→ Records provided
--- --- ---

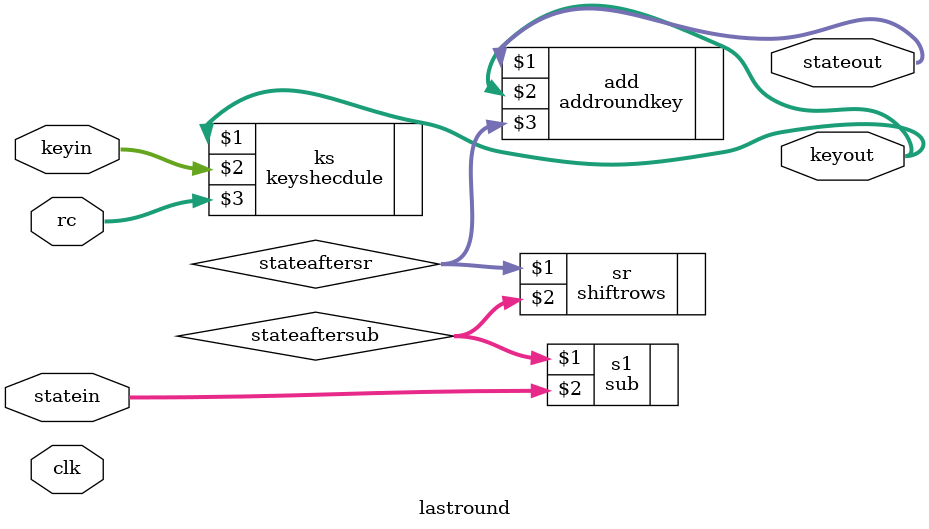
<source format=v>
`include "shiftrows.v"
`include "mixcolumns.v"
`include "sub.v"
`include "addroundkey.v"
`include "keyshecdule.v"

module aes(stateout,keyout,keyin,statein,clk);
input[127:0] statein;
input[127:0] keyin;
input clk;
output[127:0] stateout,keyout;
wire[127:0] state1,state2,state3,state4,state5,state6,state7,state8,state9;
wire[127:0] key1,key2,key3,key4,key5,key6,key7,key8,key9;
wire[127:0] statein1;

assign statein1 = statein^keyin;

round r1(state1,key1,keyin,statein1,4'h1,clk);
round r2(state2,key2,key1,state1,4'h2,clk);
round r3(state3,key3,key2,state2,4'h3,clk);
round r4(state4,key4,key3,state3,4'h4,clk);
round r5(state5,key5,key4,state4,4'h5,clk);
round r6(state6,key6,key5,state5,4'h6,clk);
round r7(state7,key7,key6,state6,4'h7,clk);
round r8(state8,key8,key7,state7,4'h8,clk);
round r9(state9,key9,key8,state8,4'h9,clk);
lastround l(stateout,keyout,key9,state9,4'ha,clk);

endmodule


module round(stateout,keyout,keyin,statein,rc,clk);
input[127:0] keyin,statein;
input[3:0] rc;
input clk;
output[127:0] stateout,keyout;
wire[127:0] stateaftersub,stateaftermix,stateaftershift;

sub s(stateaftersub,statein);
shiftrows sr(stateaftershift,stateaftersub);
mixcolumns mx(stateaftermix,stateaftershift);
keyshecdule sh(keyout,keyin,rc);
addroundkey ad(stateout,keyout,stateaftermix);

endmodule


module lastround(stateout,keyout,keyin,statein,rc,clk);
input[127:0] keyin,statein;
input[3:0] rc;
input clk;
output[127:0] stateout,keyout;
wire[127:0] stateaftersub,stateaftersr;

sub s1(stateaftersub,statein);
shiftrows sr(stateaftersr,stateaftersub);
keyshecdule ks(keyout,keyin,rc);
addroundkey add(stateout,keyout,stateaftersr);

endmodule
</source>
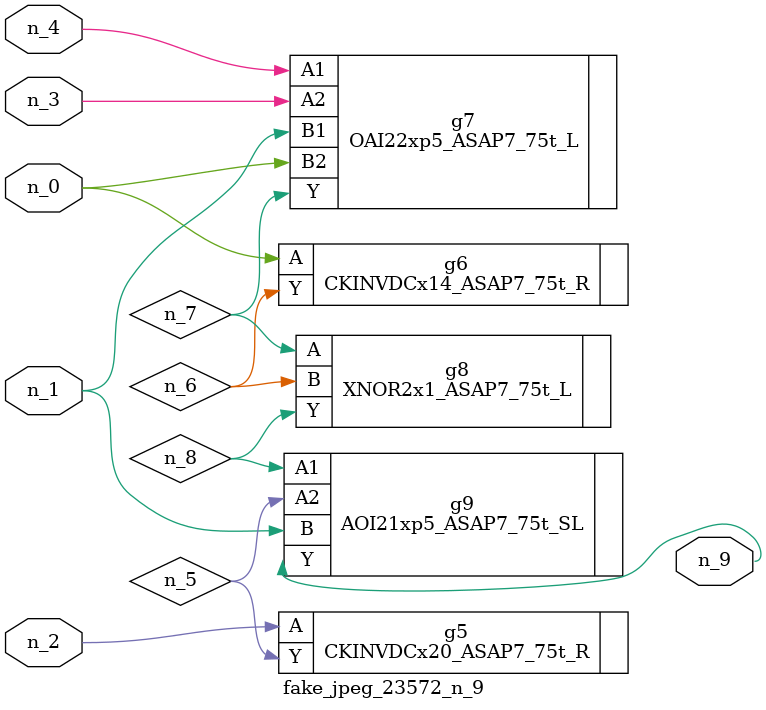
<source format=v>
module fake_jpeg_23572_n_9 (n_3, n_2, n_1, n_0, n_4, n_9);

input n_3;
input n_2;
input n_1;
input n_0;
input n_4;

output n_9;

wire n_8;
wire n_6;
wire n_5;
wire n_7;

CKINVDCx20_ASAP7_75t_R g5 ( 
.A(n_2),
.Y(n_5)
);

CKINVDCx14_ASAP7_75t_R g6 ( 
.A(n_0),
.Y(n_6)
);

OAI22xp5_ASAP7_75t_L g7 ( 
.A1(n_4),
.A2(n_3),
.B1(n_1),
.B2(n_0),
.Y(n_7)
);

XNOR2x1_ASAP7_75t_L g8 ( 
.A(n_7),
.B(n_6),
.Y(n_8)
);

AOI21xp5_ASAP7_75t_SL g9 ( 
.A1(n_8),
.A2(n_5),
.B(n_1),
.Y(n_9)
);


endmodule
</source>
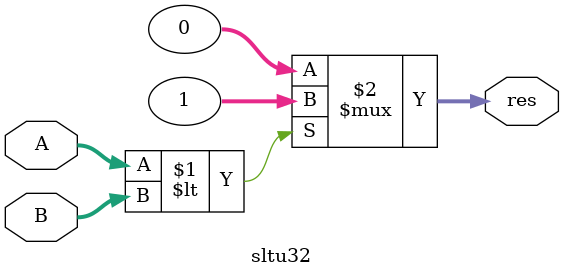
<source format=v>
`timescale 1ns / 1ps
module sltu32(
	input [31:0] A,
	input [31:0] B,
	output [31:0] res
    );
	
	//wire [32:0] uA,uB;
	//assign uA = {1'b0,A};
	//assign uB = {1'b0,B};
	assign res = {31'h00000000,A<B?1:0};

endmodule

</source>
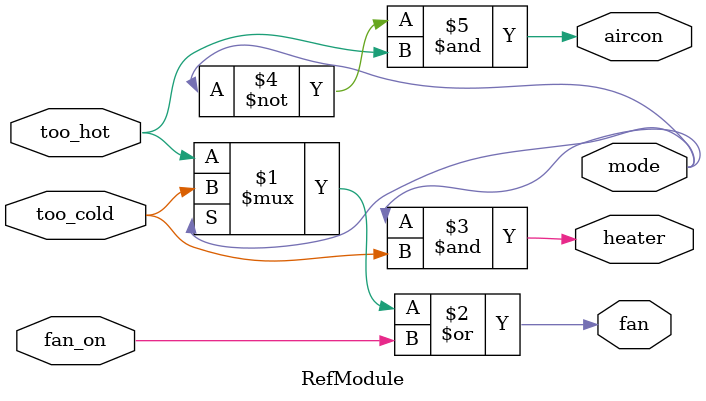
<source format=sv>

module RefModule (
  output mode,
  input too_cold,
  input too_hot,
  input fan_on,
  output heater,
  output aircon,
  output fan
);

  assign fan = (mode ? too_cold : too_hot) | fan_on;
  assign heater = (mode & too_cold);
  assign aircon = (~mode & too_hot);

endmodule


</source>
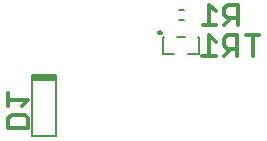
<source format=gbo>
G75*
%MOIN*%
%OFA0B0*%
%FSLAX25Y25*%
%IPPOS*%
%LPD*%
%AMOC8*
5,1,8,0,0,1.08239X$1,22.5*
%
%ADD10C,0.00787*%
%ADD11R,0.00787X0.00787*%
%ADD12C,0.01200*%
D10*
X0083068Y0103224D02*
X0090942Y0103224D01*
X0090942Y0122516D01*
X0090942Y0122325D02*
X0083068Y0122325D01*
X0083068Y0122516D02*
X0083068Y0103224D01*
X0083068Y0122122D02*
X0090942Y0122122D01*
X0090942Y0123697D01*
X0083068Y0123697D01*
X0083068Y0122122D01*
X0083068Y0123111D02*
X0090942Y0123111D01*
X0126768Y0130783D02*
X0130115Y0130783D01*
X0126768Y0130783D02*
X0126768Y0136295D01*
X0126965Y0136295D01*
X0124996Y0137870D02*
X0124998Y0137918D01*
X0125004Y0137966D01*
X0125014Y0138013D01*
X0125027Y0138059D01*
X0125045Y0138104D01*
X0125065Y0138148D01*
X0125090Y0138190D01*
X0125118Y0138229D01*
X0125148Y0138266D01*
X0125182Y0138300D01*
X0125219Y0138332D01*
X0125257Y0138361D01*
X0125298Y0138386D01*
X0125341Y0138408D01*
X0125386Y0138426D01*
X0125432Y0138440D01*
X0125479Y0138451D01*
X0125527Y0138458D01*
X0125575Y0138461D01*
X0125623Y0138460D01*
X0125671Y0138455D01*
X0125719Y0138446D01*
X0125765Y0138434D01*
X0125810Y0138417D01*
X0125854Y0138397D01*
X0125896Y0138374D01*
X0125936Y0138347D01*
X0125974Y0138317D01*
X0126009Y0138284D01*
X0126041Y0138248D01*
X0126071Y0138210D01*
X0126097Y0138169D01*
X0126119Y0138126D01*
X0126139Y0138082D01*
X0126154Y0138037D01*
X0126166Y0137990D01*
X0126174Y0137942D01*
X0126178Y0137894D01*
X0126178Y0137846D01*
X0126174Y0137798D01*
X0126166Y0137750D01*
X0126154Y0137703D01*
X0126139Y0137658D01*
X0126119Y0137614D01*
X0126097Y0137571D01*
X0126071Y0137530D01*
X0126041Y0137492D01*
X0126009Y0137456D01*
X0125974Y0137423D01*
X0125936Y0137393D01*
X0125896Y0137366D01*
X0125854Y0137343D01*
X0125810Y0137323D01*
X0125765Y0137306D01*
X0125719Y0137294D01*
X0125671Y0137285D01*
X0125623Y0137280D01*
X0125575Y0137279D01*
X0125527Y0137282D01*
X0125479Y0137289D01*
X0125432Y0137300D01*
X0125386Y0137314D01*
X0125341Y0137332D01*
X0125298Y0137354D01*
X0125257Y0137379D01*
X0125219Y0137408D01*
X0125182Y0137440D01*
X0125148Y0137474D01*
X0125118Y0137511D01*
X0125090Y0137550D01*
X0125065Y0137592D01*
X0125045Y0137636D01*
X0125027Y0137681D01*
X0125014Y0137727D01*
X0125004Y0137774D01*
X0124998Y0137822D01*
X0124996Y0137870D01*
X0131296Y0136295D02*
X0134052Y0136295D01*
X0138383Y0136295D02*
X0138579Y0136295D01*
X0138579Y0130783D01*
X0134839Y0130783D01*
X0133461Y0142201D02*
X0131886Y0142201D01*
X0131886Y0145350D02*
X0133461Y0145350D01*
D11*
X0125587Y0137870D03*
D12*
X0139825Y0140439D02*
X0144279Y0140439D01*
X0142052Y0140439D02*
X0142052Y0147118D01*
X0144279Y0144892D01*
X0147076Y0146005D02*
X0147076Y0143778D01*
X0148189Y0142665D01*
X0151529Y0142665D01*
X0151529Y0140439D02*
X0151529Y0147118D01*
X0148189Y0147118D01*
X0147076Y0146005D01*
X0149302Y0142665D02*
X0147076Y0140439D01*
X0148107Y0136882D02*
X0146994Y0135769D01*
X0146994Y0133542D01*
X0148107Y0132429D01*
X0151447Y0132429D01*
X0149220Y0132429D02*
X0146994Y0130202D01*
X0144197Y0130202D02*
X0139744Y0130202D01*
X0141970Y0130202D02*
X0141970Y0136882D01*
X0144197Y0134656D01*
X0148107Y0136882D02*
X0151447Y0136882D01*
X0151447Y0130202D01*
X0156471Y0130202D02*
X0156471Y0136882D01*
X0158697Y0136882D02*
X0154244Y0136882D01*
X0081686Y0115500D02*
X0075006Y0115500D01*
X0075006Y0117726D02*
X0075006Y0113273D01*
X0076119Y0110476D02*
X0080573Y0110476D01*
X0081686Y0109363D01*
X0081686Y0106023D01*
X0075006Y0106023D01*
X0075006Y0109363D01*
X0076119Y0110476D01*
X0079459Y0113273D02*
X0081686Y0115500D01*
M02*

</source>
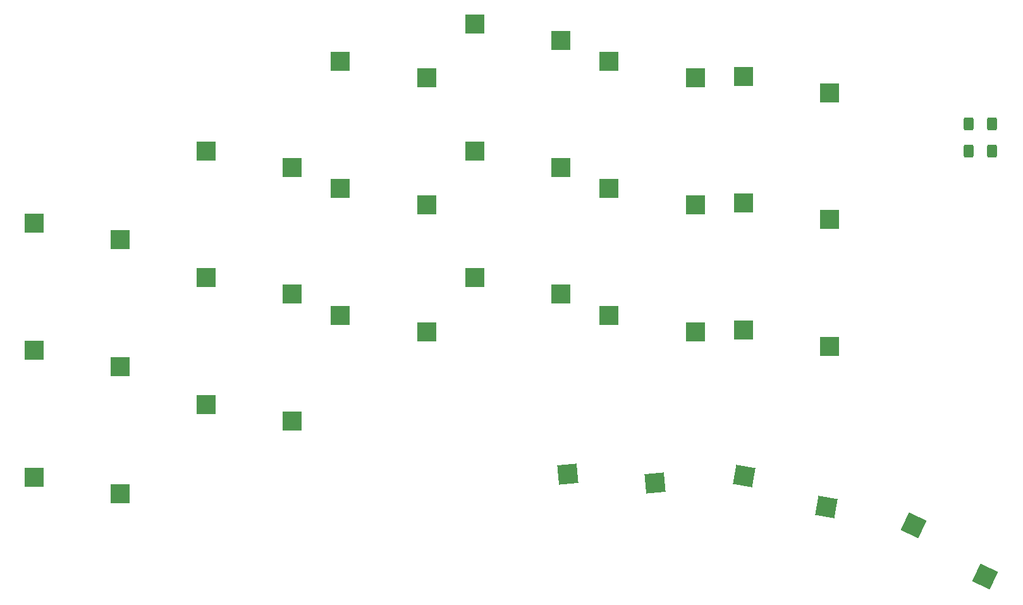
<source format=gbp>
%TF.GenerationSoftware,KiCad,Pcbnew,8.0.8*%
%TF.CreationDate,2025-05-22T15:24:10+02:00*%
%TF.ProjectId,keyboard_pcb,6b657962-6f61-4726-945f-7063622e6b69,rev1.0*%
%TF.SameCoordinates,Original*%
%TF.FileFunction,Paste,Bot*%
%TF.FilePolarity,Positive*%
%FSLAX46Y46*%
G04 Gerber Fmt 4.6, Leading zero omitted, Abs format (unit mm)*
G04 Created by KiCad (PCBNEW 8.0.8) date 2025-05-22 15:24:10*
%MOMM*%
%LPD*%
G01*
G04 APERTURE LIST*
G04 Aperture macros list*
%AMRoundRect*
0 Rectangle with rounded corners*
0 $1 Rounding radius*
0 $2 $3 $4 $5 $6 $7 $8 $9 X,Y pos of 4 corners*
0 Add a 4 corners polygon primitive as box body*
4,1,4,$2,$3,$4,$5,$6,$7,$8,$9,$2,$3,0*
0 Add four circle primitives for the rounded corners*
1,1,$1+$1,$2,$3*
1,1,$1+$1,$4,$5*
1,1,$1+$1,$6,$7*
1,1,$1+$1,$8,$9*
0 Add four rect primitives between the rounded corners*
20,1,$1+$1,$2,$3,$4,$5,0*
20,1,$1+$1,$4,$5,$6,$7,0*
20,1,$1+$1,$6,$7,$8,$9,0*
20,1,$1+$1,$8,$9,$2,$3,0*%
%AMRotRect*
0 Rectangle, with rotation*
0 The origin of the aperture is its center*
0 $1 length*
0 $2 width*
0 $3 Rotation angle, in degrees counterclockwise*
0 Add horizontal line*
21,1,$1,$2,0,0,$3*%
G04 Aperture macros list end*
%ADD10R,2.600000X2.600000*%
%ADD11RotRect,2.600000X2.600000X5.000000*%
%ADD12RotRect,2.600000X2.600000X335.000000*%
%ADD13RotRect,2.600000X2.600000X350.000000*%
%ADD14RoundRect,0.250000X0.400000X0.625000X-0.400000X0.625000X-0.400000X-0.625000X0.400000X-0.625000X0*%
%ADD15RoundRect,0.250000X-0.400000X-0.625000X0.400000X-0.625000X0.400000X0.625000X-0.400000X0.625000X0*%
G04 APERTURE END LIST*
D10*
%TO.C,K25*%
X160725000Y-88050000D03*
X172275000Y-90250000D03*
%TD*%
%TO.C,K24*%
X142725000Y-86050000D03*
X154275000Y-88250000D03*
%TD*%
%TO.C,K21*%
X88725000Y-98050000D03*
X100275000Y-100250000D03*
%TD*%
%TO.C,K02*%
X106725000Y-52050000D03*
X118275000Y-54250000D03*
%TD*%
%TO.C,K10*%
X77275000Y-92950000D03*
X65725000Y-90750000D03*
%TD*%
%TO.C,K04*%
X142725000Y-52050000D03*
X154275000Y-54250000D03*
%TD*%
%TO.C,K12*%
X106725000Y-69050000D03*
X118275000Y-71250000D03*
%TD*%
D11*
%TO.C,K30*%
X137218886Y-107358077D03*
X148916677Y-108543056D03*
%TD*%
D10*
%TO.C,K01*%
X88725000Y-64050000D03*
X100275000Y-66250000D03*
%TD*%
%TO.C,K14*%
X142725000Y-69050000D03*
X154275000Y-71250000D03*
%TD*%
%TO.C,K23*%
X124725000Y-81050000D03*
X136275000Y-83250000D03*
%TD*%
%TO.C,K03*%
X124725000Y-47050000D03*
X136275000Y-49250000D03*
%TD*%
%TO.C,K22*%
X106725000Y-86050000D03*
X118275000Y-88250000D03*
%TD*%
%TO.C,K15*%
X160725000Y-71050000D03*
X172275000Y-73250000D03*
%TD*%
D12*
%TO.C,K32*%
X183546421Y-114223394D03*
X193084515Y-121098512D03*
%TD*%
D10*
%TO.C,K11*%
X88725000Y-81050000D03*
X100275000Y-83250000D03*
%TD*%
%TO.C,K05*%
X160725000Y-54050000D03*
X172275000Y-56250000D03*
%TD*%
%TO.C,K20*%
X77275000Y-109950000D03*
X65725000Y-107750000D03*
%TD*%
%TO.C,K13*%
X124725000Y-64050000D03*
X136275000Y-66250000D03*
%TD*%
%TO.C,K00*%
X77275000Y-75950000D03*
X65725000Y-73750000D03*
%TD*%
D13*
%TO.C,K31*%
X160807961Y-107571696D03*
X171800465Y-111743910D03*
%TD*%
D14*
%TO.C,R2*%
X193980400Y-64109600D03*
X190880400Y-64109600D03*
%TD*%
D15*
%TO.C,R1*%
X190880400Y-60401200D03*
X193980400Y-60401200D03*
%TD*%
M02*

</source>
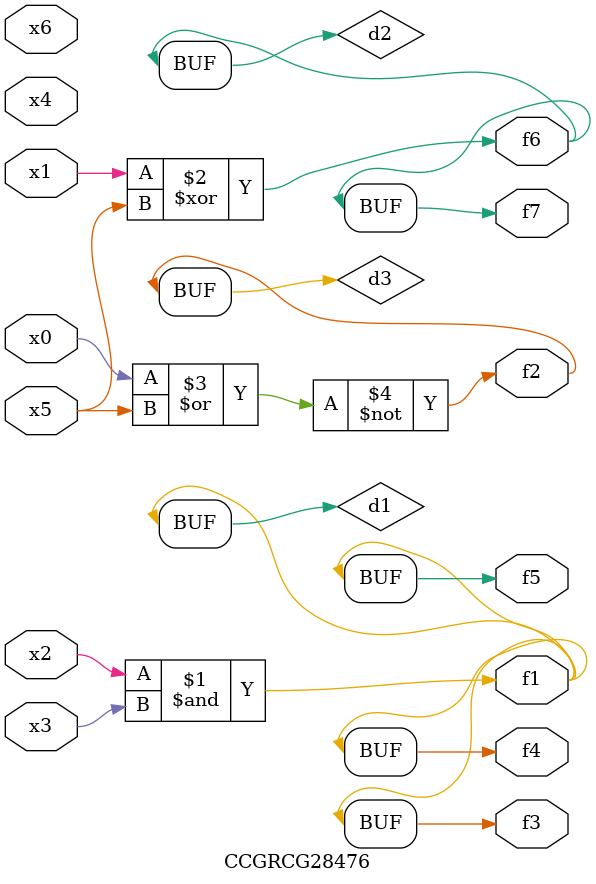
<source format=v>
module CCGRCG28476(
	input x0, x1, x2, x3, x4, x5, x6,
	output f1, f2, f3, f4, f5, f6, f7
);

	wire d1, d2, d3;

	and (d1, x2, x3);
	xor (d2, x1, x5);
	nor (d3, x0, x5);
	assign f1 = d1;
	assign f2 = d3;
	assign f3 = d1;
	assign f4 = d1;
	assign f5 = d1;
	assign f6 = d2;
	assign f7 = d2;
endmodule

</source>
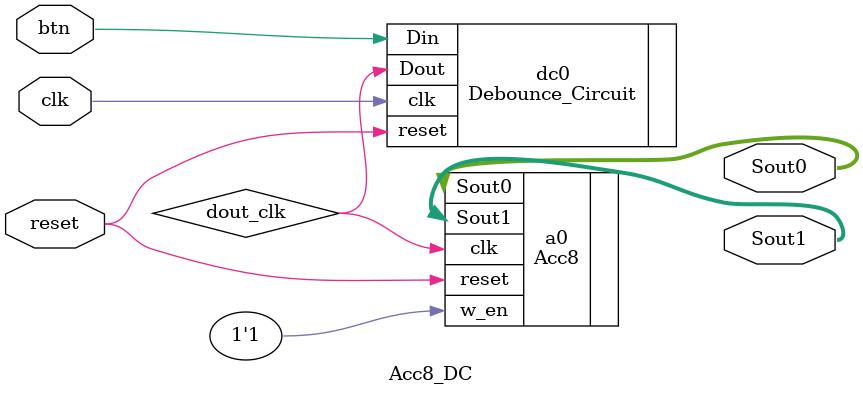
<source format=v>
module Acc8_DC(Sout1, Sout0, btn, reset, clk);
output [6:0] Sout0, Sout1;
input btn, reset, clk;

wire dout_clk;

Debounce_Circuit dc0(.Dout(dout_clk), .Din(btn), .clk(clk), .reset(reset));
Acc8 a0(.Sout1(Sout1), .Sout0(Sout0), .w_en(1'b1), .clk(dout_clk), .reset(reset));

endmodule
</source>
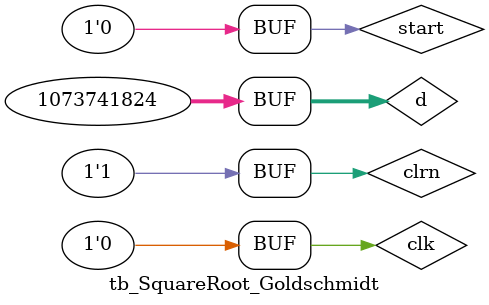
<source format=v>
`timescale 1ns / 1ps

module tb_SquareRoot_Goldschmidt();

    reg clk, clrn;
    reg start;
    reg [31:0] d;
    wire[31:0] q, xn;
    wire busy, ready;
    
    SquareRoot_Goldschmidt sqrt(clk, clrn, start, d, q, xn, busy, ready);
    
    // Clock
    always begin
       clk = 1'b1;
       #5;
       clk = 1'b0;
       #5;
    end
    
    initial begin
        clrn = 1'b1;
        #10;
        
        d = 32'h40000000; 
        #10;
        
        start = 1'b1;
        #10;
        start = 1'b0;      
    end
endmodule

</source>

--- --- ---

→ Task brief
Going back over the entries above, copy word for word every line from the one that has "X0125527Y0138458D01*" on through the one that has "X0126071Y0138210D01*".

→ Finished task
X0125527Y0138458D01*
X0125575Y0138461D01*
X0125623Y0138460D01*
X0125671Y0138455D01*
X0125719Y0138446D01*
X0125765Y0138434D01*
X0125810Y0138417D01*
X0125854Y0138397D01*
X0125896Y0138374D01*
X0125936Y0138347D01*
X0125974Y0138317D01*
X0126009Y0138284D01*
X0126041Y0138248D01*
X0126071Y0138210D01*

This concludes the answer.